A teu ver, como será o futuro dos restaurantes de fine dining em Portugal, que dependem em boa parte do público estrangeiro?
Acho que será fundamental olhar mais para o público português e local. Quero muito acreditar que todos os incríveis projetos que temos em Portugal vão conseguir sobreviver e reerguer-se, mas também sei que é uma tarefa muito difícil. No Euskalduna Studio temos ainda uma boa percentagem de clientes portugueses, mas pensando de uma forma mais ampla, sei que não há clientes no Porto para todos os restaurantes fine dining da cidade. É difícil fazer previsões e também vai depender de cada caso em específico mas acho que vai ser muito importante trabalhar para atrair os portugueses e os portuenses e fazer com que percebam também a importância de apoiar e valorizar o que é local e nacional. É algo que faço desde o primeiro dia, nos dois restaurantes. Acho que esta pandemia vai fazer toda a gente pensar mais assim, de apoiar e valorizar o que é nosso. O caminho para nos conseguimos reerguer passa também muito por aí.
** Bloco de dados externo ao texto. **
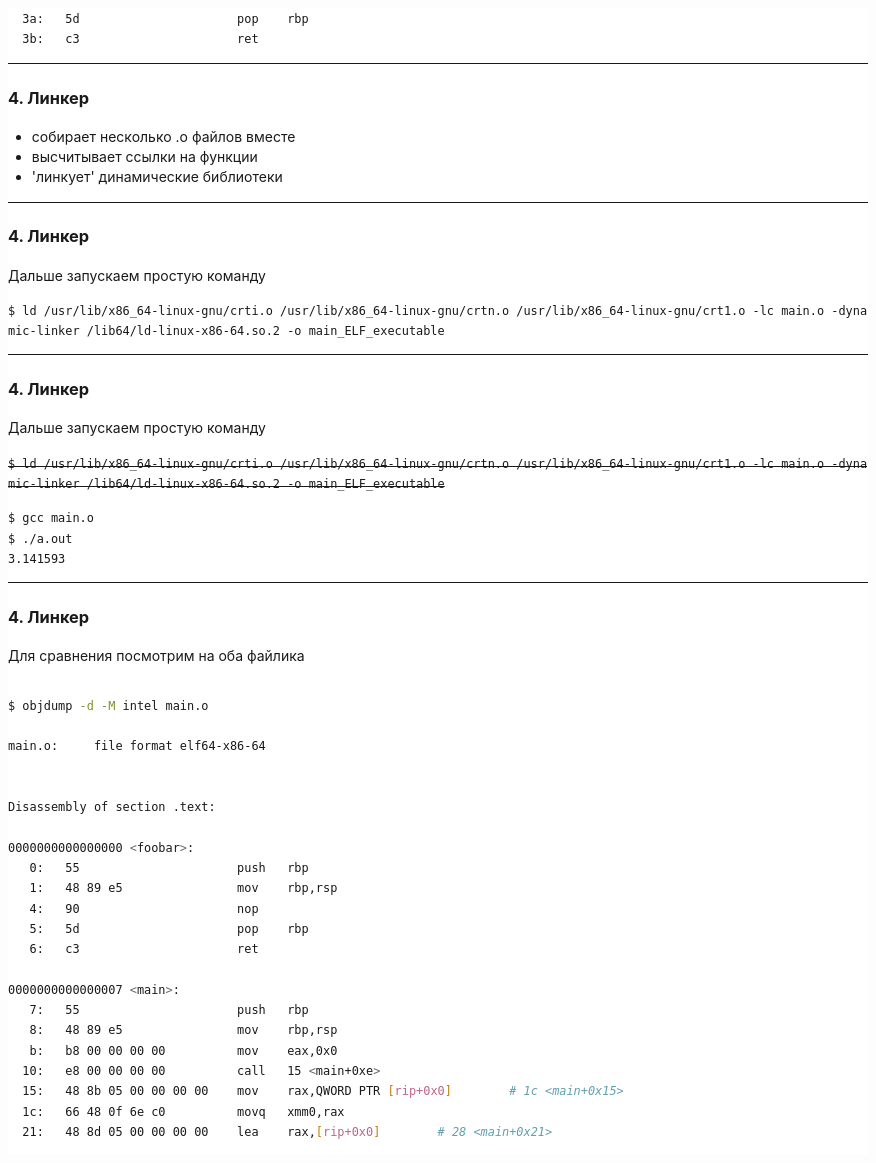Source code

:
 ```sh
  3a:   5d                      pop    rbp
  3b:   c3                      ret
```

---

### 4. Линкер

- собирает несколько .o файлов вместе
- высчитывает ссылки на функции
- 'линкует' динамические библиотеки

---

### 4. Линкер

Дальше запускаем простую команду

`$ ld /usr/lib/x86_64-linux-gnu/crti.o /usr/lib/x86_64-linux-gnu/crtn.o /usr/lib/x86_64-linux-gnu/crt1.o -lc main.o -dynamic-linker /lib64/ld-linux-x86-64.so.2 -o main_ELF_executable`

---

### 4. Линкер

Дальше запускаем простую команду

~~`$ ld /usr/lib/x86_64-linux-gnu/crti.o /usr/lib/x86_64-linux-gnu/crtn.o /usr/lib/x86_64-linux-gnu/crt1.o -lc main.o -dynamic-linker /lib64/ld-linux-x86-64.so.2 -o main_ELF_executable`~~

```bash
$ gcc main.o
$ ./a.out
3.141593
```

---

### 4. Линкер

Для сравнения посмотрим на оба файлика

<div class="columns":>
<div>

```bash
$ objdump -d -M intel main.o

main.o:     file format elf64-x86-64


Disassembly of section .text:

0000000000000000 <foobar>:
   0:   55                      push   rbp
   1:   48 89 e5                mov    rbp,rsp
   4:   90                      nop
   5:   5d                      pop    rbp
   6:   c3                      ret

0000000000000007 <main>:
   7:   55                      push   rbp
   8:   48 89 e5                mov    rbp,rsp
   b:   b8 00 00 00 00          mov    eax,0x0
  10:   e8 00 00 00 00          call   15 <main+0xe>
  15:   48 8b 05 00 00 00 00    mov    rax,QWORD PTR [rip+0x0]        # 1c <main+0x15>
  1c:   66 48 0f 6e c0          movq   xmm0,rax
  21:   48 8d 05 00 00 00 00    lea    rax,[rip+0x0]        # 28 <main+0x21>
```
Qual a tua visão relativamente ao impacto desta crise no panorama gastronómico da cidade do Porto?
O Porto estava a viver uma fase muito boa em termos de turismo. E esse turismo não vai voltar este ano. Acredito mesmo que no próximo ano também não regresse aos níveis em que estávamos. Vai demorar muito tempo. E há muitos restaurantes na cidade cuja maioria dos seus clientes são turistas. Nesses casos, é imperativo que encontrem formas de chegar ao público do país, e também local, pois o turismo vai ser inexistente.
O Euskalduna sempre foi um restaurante bastante procurado. Acreditas que vai retomar esse seu funcionamento normal?
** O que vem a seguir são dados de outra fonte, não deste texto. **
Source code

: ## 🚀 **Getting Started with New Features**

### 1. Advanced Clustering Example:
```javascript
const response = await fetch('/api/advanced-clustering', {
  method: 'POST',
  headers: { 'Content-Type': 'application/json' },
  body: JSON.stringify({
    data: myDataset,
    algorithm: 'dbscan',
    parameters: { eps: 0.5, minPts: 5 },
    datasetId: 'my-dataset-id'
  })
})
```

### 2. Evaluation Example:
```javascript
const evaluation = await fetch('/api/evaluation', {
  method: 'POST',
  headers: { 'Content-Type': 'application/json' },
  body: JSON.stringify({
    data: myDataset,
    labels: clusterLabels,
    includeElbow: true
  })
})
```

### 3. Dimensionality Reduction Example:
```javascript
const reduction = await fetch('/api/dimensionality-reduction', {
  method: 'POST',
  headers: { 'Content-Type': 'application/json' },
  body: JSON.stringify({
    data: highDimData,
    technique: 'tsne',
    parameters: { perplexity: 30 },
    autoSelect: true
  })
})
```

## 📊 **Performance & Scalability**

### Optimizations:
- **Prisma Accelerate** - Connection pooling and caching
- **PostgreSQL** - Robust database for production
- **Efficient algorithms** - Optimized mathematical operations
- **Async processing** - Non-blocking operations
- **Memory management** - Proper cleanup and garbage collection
Adorava que assim o fosse, mas é uma incógnita e acho que vai demorar muito tempo até voltar a ser. Nós vamos encarar isto como um recomeço do zero. Mesmo com o fim do estado de emergência e o levantamento das medidas de confinamento, nos primeiros tempos, as pessoas vão ter medo de sair de casa e também de ir aos restaurantes. Para além disso, face à crise económica que está aliada a esta pandemia, o Euskalduna Studio tem um ticket médio que sabemos que não é possível a muita gente. Vamos fazer de tudo e lutar para nos reerguermos, para transmitirmos a maior confiança possível aos nossos clientes.
Quais as lições que poderão ser tiradas desta crise?
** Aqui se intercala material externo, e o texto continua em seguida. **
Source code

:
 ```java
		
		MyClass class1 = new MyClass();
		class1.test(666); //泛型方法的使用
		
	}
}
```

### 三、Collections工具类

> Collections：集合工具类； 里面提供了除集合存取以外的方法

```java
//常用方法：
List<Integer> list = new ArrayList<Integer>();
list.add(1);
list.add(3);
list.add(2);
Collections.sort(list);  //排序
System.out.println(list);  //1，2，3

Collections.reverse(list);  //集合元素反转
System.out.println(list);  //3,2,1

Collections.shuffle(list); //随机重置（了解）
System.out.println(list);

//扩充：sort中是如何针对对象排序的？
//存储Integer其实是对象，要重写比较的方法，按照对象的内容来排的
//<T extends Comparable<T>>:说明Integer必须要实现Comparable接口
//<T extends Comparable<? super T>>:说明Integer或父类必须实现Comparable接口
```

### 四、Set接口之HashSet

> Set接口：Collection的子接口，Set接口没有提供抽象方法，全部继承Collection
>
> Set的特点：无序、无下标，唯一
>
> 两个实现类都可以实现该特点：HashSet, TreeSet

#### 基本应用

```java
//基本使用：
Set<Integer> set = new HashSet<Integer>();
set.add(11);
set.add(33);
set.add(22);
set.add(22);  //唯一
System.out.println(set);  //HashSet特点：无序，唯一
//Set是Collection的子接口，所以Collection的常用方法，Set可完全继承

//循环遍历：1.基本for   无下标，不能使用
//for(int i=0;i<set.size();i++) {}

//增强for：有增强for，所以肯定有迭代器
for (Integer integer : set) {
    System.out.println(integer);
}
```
Acho que a primeira coisa que todos percebemos é o quão volátil é a economia, a sociedade e, mais em específico, a área da restauração. Acredito que esta crise está a fazer com que olhemos mais para nós próprios (país e região) e a que sejamos mais disruptivos. É incrível ver as ideias que muitos empresários e chefes estão a ter e as formas que estão a encontrar para “renascer”. Depois disto, acho que vamos todos dar muito mais valor ao “agora”.